## PROBLEM
Quote verbatim the span of lines that begins the listing below and closes with the line containing "Willem Pijperlaan 6, 6711 ER , Ede".

## RECORDS PROVIDED
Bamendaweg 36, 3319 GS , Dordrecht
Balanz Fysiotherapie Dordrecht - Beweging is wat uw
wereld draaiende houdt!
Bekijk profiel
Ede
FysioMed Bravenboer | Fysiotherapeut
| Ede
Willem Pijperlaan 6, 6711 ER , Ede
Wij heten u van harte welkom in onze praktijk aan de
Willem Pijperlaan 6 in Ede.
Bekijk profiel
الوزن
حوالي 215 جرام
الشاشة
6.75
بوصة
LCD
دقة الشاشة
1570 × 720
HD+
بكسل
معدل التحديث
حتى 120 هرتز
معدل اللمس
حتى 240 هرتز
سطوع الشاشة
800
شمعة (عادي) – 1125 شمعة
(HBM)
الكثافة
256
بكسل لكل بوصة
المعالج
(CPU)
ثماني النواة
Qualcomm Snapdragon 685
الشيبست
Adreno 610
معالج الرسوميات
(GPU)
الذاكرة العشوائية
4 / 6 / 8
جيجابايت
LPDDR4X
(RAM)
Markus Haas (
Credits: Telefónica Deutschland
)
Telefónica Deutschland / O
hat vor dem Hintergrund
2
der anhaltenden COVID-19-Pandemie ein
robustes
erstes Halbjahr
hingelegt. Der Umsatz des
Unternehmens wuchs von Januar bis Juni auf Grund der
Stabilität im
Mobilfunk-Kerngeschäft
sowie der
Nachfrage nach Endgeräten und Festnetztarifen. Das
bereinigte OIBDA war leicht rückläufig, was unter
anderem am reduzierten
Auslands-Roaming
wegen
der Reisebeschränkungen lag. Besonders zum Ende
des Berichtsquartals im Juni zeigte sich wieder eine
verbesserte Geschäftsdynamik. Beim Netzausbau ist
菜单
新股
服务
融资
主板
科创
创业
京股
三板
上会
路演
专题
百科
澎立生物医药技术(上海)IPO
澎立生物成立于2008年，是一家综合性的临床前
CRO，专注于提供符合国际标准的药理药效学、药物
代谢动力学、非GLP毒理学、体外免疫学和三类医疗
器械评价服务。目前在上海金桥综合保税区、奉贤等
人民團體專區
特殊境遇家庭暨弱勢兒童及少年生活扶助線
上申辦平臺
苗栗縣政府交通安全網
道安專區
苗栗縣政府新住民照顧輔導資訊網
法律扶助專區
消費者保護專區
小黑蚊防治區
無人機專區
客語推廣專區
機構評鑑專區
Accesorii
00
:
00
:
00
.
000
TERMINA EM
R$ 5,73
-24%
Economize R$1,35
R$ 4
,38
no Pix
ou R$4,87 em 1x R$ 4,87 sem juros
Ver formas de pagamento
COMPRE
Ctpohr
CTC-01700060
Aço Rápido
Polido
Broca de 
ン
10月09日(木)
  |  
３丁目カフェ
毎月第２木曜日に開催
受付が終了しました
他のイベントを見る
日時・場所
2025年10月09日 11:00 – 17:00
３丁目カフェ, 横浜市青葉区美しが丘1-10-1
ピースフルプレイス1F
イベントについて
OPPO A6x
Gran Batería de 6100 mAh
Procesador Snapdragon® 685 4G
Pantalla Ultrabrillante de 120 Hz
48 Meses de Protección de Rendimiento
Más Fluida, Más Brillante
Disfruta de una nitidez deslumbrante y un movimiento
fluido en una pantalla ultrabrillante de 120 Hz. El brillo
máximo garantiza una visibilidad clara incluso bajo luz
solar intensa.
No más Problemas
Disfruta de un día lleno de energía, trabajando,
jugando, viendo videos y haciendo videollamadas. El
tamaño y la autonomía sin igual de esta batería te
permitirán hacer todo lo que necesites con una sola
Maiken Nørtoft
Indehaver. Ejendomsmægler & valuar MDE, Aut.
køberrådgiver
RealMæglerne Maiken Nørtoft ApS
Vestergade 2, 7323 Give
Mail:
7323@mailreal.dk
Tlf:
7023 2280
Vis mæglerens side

## WRITTEN ANSWER
Bamendaweg 36, 3319 GS , Dordrecht
Balanz Fysiotherapie Dordrecht - Beweging is wat uw
wereld draaiende houdt!
Bekijk profiel
Ede
FysioMed Bravenboer | Fysiotherapeut
| Ede
Willem Pijperlaan 6, 6711 ER , Ede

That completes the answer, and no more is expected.